As grave markers, tombstones offer a focus for mourning and commemoration. Typically made of stone and usually engraved with the deceased’s name, date of birth and death, they also often carry inscribed tributes. They’ve been around a long time, across a wide variety of cultures.
“Numerous Neolithic stone statues called stelae, associated with Kurgan culture burials about 5,000 years old, were found in Ukraine and Moldova,” reveals Čaval. “We also have Bronze Age stone and wooden markers on mounds. The Greeks buried commoners and elites in marked graves. There’s the pre-Roman Vulci in Italy, followed by the abundant Roman tombstones, with statues, reliefs and inscriptions telling stories,” she adds.
Why deaths are written in stone
As Čaval explains, the first epitaphs as we now know them, especially the formula “Here lies…”, comes from the Greek tradition. Adopted by the Romans, thanks to the spread and influence of their empire, this became the standard in the West.
More than just words, the aesthetics of tombstones also tell us about the beliefs of their creators. “The specifics tell us something unique about the times in which they are made—about communities, their identity, values and beliefs, about both life and the afterlife,” says Čaval.
Most obviously, a tomb’s location can reflect the deceased’s personal attachment to a specific location, while craftmanship and materials can reflect social status, especially if rare. Inscriptions are indications of literacy, while decorative motifs can suggest religious affiliations.
“Even without decoration or inscription, the tombstone’s shape, position within a cemetery, type of cemetery, all help build a picture of what a society values and how individuals fit into these values,” adds Čaval.
The stećci enigma
Čaval’s expertise and interest in understanding the past through burial practices and their material culture, were sparked by the Western Balkans’ little known stećci, gigantic stone monuments found at gravesites.
Decreed a UNESCO World Heritage Site in 2016, the stećci are medieval tombstones, preserved across the landscapes of Bosnia and Herzegovina, Croatia, Montenegro and Serbia.
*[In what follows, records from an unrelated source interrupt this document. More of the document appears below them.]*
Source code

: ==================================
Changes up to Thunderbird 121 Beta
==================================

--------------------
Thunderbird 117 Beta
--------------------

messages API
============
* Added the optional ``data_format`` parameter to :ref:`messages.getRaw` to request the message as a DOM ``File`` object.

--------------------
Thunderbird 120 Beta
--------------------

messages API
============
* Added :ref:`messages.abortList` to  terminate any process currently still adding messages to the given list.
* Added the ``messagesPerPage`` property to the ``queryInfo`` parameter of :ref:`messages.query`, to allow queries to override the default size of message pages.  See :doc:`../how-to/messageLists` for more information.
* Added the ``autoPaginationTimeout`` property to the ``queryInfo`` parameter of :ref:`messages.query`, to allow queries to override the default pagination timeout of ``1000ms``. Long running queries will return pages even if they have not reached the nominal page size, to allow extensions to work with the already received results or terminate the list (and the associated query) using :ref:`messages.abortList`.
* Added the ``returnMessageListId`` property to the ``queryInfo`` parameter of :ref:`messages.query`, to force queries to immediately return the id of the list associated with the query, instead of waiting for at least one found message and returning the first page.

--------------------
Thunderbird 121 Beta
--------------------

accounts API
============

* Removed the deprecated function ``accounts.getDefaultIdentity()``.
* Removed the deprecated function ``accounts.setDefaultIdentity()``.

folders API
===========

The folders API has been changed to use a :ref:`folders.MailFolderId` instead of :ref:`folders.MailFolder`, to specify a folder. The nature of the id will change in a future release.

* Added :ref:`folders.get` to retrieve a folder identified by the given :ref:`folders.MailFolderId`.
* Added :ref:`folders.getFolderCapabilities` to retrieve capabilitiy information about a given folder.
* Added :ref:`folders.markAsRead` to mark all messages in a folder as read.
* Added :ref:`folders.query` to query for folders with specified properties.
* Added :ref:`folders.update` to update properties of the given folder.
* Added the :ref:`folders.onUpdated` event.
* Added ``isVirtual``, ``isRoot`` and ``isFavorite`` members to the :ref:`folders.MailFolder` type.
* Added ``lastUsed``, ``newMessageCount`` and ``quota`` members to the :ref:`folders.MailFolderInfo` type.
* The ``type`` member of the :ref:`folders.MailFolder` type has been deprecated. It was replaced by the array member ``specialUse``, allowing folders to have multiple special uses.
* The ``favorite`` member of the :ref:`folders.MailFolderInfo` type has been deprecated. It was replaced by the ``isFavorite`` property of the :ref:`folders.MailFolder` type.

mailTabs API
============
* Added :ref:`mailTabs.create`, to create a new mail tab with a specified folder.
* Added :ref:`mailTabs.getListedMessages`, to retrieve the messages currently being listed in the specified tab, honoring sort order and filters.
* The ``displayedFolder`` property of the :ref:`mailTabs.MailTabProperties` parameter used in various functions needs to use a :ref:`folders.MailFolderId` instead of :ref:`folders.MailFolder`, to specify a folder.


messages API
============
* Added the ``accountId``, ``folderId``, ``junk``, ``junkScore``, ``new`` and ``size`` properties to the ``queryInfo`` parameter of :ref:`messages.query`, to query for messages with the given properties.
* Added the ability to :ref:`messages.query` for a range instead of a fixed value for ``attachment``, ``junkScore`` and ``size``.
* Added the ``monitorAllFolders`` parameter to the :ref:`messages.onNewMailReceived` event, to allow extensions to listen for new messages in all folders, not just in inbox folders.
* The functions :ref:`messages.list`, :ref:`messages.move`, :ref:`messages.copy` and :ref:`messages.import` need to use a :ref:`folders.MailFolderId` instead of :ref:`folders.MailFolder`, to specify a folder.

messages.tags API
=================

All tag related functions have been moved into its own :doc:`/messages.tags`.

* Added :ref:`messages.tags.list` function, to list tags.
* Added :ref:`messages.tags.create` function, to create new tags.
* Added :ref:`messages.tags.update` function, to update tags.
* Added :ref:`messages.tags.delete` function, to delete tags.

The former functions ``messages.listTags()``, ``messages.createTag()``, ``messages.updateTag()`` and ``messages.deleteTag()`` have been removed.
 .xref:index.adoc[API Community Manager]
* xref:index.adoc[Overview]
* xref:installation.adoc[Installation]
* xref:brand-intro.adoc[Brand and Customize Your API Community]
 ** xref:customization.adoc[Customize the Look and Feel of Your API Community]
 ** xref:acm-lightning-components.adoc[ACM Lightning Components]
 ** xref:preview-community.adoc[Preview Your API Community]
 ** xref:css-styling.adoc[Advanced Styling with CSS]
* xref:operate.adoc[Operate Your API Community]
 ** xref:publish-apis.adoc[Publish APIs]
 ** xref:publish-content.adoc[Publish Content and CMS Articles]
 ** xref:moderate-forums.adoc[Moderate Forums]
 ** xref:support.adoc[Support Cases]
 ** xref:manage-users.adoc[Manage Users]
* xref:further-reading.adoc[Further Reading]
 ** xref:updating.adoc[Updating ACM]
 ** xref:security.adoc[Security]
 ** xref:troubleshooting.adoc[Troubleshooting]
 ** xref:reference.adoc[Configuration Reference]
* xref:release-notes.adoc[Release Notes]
“Remarkably, these are not attributed to any ethnic or religious group and so have always been considered enigmatic. But their numbers, with over 70,000 preserved, alongside their monolithic character reflect their importance, many centuries ago,” says Čaval.
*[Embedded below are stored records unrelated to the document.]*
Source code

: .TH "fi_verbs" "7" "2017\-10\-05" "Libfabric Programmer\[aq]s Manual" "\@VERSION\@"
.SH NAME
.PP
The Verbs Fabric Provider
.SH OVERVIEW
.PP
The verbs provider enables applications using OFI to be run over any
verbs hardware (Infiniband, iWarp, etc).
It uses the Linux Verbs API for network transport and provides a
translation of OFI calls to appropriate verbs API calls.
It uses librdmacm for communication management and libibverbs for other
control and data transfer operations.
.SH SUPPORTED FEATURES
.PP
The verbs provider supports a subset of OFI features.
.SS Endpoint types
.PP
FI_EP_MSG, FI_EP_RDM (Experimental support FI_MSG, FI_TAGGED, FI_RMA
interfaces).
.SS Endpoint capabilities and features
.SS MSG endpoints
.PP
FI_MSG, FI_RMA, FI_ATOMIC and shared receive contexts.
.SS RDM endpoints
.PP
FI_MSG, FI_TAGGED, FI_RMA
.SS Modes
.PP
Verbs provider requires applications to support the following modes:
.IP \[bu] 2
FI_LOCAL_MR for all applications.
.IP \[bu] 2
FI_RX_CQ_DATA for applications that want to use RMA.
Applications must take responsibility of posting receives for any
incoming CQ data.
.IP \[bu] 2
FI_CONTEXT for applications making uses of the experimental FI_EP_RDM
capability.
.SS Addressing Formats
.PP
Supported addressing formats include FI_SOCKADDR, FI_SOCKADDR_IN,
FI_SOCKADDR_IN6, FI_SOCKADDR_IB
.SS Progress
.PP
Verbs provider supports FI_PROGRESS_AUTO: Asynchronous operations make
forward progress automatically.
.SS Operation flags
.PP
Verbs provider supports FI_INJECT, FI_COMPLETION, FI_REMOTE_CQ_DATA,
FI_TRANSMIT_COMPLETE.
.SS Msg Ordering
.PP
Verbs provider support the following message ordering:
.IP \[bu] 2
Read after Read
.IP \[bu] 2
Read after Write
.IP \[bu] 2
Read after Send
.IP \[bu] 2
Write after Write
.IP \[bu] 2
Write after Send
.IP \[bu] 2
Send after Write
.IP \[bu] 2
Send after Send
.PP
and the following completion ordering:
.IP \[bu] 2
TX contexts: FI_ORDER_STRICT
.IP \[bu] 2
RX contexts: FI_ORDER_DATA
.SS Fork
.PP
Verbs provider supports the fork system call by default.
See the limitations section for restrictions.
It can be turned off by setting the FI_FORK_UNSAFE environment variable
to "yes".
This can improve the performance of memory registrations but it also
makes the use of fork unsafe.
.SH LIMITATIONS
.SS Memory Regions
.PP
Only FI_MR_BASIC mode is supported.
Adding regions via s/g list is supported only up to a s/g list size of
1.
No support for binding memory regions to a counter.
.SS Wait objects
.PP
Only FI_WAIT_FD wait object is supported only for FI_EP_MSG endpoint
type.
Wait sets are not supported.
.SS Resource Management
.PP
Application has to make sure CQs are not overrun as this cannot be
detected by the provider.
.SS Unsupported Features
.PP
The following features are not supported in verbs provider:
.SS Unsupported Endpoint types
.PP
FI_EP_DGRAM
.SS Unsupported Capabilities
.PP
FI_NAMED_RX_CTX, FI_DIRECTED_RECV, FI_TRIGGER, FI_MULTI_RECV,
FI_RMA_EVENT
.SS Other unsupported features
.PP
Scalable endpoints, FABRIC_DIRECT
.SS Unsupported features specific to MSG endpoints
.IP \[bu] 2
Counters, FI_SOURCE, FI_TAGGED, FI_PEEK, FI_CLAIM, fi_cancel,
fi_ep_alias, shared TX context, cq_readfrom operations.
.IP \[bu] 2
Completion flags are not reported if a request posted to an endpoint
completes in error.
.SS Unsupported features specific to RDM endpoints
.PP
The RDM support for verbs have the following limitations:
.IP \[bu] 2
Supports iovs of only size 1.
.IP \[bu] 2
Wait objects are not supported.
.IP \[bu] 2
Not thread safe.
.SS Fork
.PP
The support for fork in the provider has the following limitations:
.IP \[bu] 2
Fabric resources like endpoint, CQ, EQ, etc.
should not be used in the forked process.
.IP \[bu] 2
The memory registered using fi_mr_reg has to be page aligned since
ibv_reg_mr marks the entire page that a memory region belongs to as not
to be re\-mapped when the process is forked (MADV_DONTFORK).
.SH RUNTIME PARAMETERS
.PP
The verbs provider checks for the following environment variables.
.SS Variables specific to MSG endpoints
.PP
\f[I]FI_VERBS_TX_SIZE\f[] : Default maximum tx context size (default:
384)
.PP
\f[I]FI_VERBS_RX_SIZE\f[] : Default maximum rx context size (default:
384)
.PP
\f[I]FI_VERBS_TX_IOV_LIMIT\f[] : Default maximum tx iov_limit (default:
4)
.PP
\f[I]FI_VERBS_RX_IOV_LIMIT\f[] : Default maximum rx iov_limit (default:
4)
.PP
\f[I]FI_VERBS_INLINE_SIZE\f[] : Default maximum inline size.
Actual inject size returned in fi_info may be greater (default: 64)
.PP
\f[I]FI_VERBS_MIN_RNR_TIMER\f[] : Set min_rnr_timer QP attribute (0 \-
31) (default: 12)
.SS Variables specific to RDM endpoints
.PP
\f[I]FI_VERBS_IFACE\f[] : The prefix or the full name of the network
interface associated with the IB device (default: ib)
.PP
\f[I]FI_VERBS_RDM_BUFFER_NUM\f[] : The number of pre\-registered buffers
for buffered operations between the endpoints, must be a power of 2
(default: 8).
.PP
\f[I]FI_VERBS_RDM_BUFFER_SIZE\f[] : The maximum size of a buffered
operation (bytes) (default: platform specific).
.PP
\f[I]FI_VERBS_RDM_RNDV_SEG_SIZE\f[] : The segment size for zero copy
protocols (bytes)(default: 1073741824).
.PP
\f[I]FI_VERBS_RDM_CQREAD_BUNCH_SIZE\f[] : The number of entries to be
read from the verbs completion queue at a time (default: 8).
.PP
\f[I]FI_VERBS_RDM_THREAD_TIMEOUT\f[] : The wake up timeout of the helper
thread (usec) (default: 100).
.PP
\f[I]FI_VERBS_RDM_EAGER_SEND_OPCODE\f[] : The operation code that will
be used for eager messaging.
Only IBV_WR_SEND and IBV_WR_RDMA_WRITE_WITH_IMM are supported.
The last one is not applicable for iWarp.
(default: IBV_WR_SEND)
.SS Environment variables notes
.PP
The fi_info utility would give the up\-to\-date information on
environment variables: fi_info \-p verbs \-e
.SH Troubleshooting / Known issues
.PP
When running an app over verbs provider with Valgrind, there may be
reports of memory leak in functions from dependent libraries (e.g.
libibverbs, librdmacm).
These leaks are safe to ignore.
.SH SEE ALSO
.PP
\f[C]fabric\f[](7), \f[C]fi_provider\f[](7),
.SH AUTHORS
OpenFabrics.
Some tombstones have inscriptions written in Glagolitic and Bosnian Cyrillic scripts, both extinct today. This speaks to local ethnic and religious diversity, substantiated by prehistory decorations mingling with Roman Christian or Islamic elements.
“We’re using modern digital techniques like satellite imagery to explore this phenomenon and I’m proud to help publicize them,” reflects Čaval.
Are the cracks showing in tombstones?
The simplest reason for tombstones’ success is that they are fit for purpose. Suitable stone has been relatively easy to find and transport to gravesites. It can be decorated. Stone is hard-wearing, enduring extreme weather and the passage of time—ensuring a lasting tribute. Which also explains why other grave markers, whatever they might have been, are lost to time.
With the rise of humanist funerals and with cemeteries facing overcrowding, accompanied with increasing sustainability concerns—are tombstones falling out of favor? “There is definitely a trend for alternatives but I think there will always be a place for tombstones. Their reassuring solidity literally represents a life, keeping it present and so relevant,” concludes Čaval.